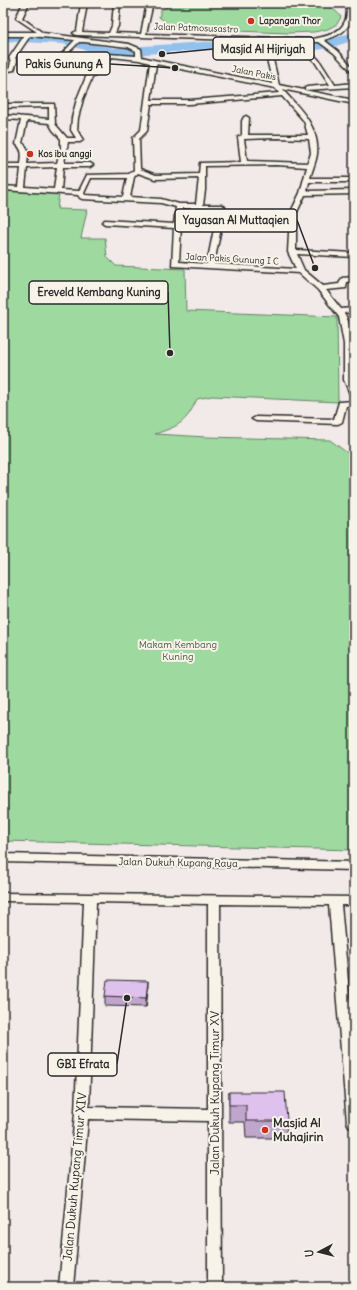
<svg xmlns="http://www.w3.org/2000/svg" width="357" height="1290" viewBox="0 0 357 1290" font-family="Delius,sans-serif">
	<style>
		.green { fill: #9edaa0; stroke: #648266 }
		.lines { fill: none; stroke-linecap: round; stroke-linejoin: round }
		.river { fill: #91c1ec; fill-rule: evenodd }
		.minor-casing { stroke: #2b2b2b; stroke-width: 3 }
		.minor { fill: #f7f3e8; fill-rule: evenodd }
		.wall { fill: #c0a6cd; stroke: #2b2b2b }
		.shaded-wall { fill: #9c87a7; stroke: #2b2b2b }
		.building { fill: #dfc1ee; stroke: #2b2b2b }
		.poi-dot { fill: #c8321e; stroke: #f7f3e8; stroke-width: 1.5 }
		.labels { text-anchor: middle; stroke-width: 4; stroke-linejoin: round; paint-order: stroke }
		.far-poi-label { font-size: 9px; font-weight: bold; fill: #2b2b2b; stroke: #f7f3e8; text-anchor: start }
		.far-street-label { font-size: 9px; fill: #2b2b2b; stroke: #f7f3e8 }
		.park-label { font-size: 10px; fill: #485748; stroke: #f7f3e8 }
		.street-label { font-size: 10px; fill: #2b2b2b; stroke: #f7f3e8 }
		.near-street-label { font-size: 12px; fill: #2b2b2b; stroke: #f7f3e8 }
		.near-poi-label { font-size: 12px; font-weight: bold; fill: #2b2b2b; stroke: #f7f3e8; text-anchor: start }
		.leader { fill: none; stroke: #2b2b2b; stroke-width: 1.5 }
		.callout-dot { fill: #2b2b2b; stroke: #f7f3e8; stroke-width: 1.5 }
		.callout { fill: #f7f3e8; stroke: #2b2b2b; stroke-width: 1.5 }
		.callout-label { font-size: 11px; text-anchor: middle; font-weight: bold; fill: #2b2b2b }
	</style>
	<rect width="100%" height="100%" fill="#f2e9e9"/>
	<filter id="ink" filterUnits="userSpaceOnUse"><feTurbulence type="fractalNoise" baseFrequency=".025" numOctaves="2"/><feDisplacementMap in="SourceGraphic" scale="8" xChannelSelector="R" yChannelSelector="G"/><feConvolveMatrix kernelMatrix="1 2 1 2 8 2 1 2 1" color-interpolation-filters="sRGB"/></filter>
	<g filter="url(#ink)">
		<!-- green -->
		<g class="green">
			<path d="M174,3H316C326,5 335,8 341,17L337,24L328,29L314,32L288,33L185,29L168,24L159,17L161,10Z"/>
			<path d="M3,191L59,193L57,209L87,210L81,238H105L107,257L116,266L185,269L186,311L337,317L338,402L212,396L197,399C186,423 179,426 155,434L206,437L330,440L354,458V850L3,841Z"/>
		</g>
		<g class="lines">
			<!-- river -->
			<path class="river" d="M354,32V40L330,48L295,53L205,50L114,56L100,54L63,44L3,41V33L64,36L101,46L114,48L205,42L295,45L328,40Z"/>
			<defs>
				<g id="minor">
					<path d="M23,3H29L22,18L43,33L129,44L141,49L142,57L154,60L273,84L265,51L268,41L76,35L73,33L77,31L81,3H87L82,32L109,33L112,26L114,3H120L118,26L115,33L141,34L147,3H153L146,34L312,39C334,36 351,28 346,3H352C355,25 344,35 324,40L338,51L354,69V74L334,53L319,42H307L309,50L319,60L335,85L354,83V87L305,90V88L307,87L330,85L315,62L303,50L302,42L275,41L273,42L271,51L279,85L354,100V104L282,89C298,107 320,126 317,154C316,162 312,170 310,178H354V182H309L307,191L354,190V194L305,195L296,214V250L354,253V257L297,254L304,270L323,286L339,284L342,278L354,277V281L347,282L346,288L326,290L341,309L354,308V312L344,313C354,326 352,363 352,380L354,385V396L350,394L344,380V344L339,317L318,290L299,273L172,266L174,228L105,224L102,222L105,220L174,224L176,207L161,203L82,199L80,198L78,195L3,190V186L19,187L21,168H3V164H21C22,155 23,150 16,144L21,120L3,119V115L49,119V107L3,108V104H54L55,124L67,138H76L71,130L72,118L77,99L86,77L99,67L108,54L136,56V51L128,47L84,42H79L59,62L57,61V59L75,40L30,36L15,58L17,61L14,70L9,71L11,61L9,58L24,36H3V32H37L16,18ZM112,57L139,60L150,63L141,130L133,138L134,170L129,174L87,175L79,191L61,190L63,167H90L93,165L90,163H64L68,142H80L83,140L77,130L78,118L83,99L92,78L103,69ZM156,64L275,88L279,93L190,100H151ZM282,96L304,121L308,135H248L249,118L246,116L244,117L242,121V135L238,137L241,162L200,163L199,174L156,175L140,169L139,139L147,131L151,104H190ZM27,121L49,123L53,130L61,139V147L57,163L27,164C28,157 30,147 22,143ZM278,138L309,139L311,153L308,163L247,161L244,139ZM276,165L307,167L300,193L290,214L288,252L296,269L214,264L225,207L222,205H203L205,190V166ZM57,167L54,189L25,187L27,168ZM138,173L155,179L199,178L196,204H179L161,199L130,197L134,177ZM91,178H127L123,197L85,195L84,193ZM182,208L218,209L207,264L179,262Z"/>
					<path d="M354,401V405L346,406L342,422L338,424L256,421L252,419L256,417L334,419L339,402Z"/>
					<path d="M3,854L354,862V870L3,862Z"/>
					<path d="M3,893L354,897V905H341L354,1046V1128L349,1126L347,1122L329,905L220,904L222,1287H208V1121L88,1119L73,1287H59L75,1113L84,902L3,901ZM96,902L208,904V1109L89,1107Z"/>
				</g>
			</defs>
			<!-- minor casing -->
			<use href="#minor" class="minor-casing"/>
			<!-- minor -->
			<use href="#minor" class="minor"/>
		</g>
		<!-- wall -->
		<g class="wall">
			<path d="M148,990L146,1007L105,1006V996Z"/>
			<path d="M229,1092L287,1121L286,1138H246L245,1122H229Z"/>
		</g>
		<!-- shaded-wall -->
		<path class="shaded-wall" d="M148,981V990L146,1007V998Z"/>
		<!-- building -->
		<g class="building">
			<path d="M107,980L148,981L146,998L105,996Z"/>
			<path d="M229,1092H285L287,1121H246V1105H229Z"/>
		</g>
	</g>
	<!-- markers -->
	<g class="poi-dot">
		<circle cx="251" cy="21" r="4"/>
		<circle cx="30" cy="154" r="4"/>
		<circle cx="265" cy="1130" r="4"/>
	</g>
	<g class="labels">
		<!-- far-poi labels -->
		<g class="far-poi-label">
			<text x="259" y="24">Lapangan Thor</text>
			<text x="38" y="157">Kos ibu anggi</text>
		</g>
		<!-- far-street labels -->
		<g class="far-street-label">
			<text transform="translate(196 28) rotate(2)" y="3">Jalan Patmosusastro</text>
			<text transform="translate(254 73) rotate(11)" y="3">Jalan Pakis</text>
			<text transform="translate(232 259) rotate(3)" y="3">Jalan Pakis Gunung I C</text>
		</g>
		<!-- park labels -->
		<g class="park-label">
			<text x="178" y="648">Makam Kembang<tspan x="178" dy="12">Kuning</tspan></text>
		</g>
		<!-- street labels -->
		<g class="street-label">
			<text transform="translate(178 862) rotate(1)" y="4">Jalan Dukuh Kupang Raya</text>
		</g>
		<!-- near-street labels -->
		<g class="near-street-label">
			<text transform="translate(215 1093) rotate(-90)" y="4">Jalan Dukuh Kupang Timur XV</text>
			<text transform="translate(75 1177) rotate(-85)" y="4">Jalan Dukuh Kupang Timur XIV</text>
		</g>
		<!-- near-poi labels -->
		<g class="near-poi-label">
			<text x="273" y="1127">Masjid Al<tspan x="273" dy="14">Muhajirin</tspan></text>
		</g>
	</g>
	<!-- callouts -->
	<path class="leader" d="M162 54L213 49M175 68L110 64M315 268L297 220M170 353L168 292M127 998L117 1064"/>
	<g class="callout-dot">
		<circle cx="162" cy="54" r="4"/>
		<circle cx="175" cy="68" r="4"/>
		<circle cx="315" cy="268" r="4"/>
		<circle cx="170" cy="353" r="4"/>
		<circle cx="127" cy="998" r="4"/>
	</g>
	<g class="callout">
		<rect x="213" y="37" width="101" height="23" rx="4"/>
		<rect x="17" y="52" width="93" height="23" rx="4"/>
		<rect x="175" y="209" width="122" height="23" rx="4"/>
		<rect x="29" y="281" width="139" height="23" rx="4"/>
		<rect x="48" y="1053" width="69" height="23" rx="4"/>
	</g>
	<g class="callout-label">
		<text x="263" y="53">Masjid Al Hijriyah</text>
		<text x="64" y="68">Pakis Gunung A</text>
		<text x="236" y="224">Yayasan Al Muttaqien</text>
		<text x="99" y="296">Ereveld Kembang Kuning</text>
		<text x="83" y="1068">GBI Efrata</text>
	</g>
	<!-- margin -->
	<rect width="357" height="1290" fill="none" stroke="#f7f3e8" stroke-width="16"/>
	<rect x="8" y="8" width="341" height="1274" fill="none" stroke="#2b2b2b" stroke-width="1.5" filter="url(#ink)"/>
	<!-- north arrow -->
	<g transform="translate(319 1252) rotate(263)" stroke="#f7f3e8" stroke-width="3" paint-order="stroke">
	<path d="M0-3L7 15L0 10L-7 15Z" fill="#2b2b2b"/>
	<text y="-6" font-size="11" font-weight="bold" text-anchor="middle" fill="#2b2b2b">U</text>
	</g>
</svg>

◆ Try it
Extract, from the listing above, every line where the string "shaded" occurs.

◆ Problem solution
		.shaded-wall { fill: #9c87a7; stroke: #2b2b2b }
		<!-- shaded-wall -->
		<path class="shaded-wall" d="M148,981V990L146,1007V998Z"/>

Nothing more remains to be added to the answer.